• Exercise
What is the number of lines in these records that hold the word "Drohung"? Reply with that number alone.

Page images and extracted text
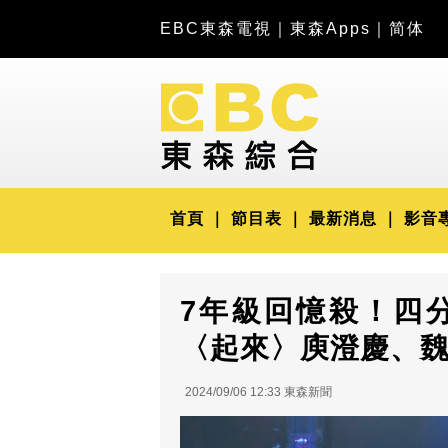
EBC東森電視
｜
東森Apps
｜
简体
首頁
節目表
最新消息
影音
7年級回憶殺！四
〈起來〉庾澄慶、
2024/09/06 12:33 東森新聞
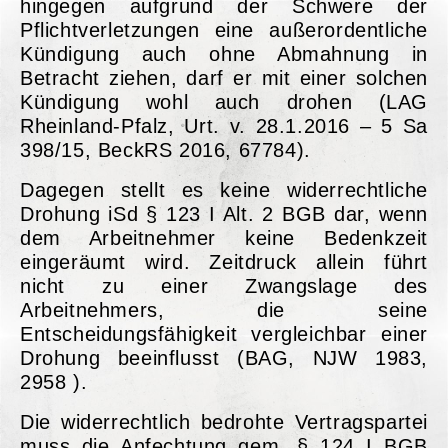
hingegen aufgrund der Schwere der
Pflichtverletzungen eine außerordentliche
Kündigung auch ohne Abmahnung in
Betracht ziehen, darf er mit einer solchen
Kündigung wohl auch drohen (LAG
Rheinland-Pfalz, Urt. v. 28.1.2016 – 5 Sa
398/15, BeckRS 2016, 67784).
Dagegen stellt es keine widerrechtliche
Drohung iSd § 123 I Alt. 2 BGB dar, wenn
dem Arbeitnehmer keine Bedenkzeit
eingeräumt wird. Zeitdruck allein führt
nicht zu einer Zwangslage des
Arbeitnehmers, die seine
Entscheidungsfähigkeit vergleichbar einer
Drohung beeinflusst (BAG, NJW 1983,
2958 ).
Die widerrechtlich bedrohte Vertragspartei
muss die Anfechtung gem. § 124 I BGB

• Problem solution
2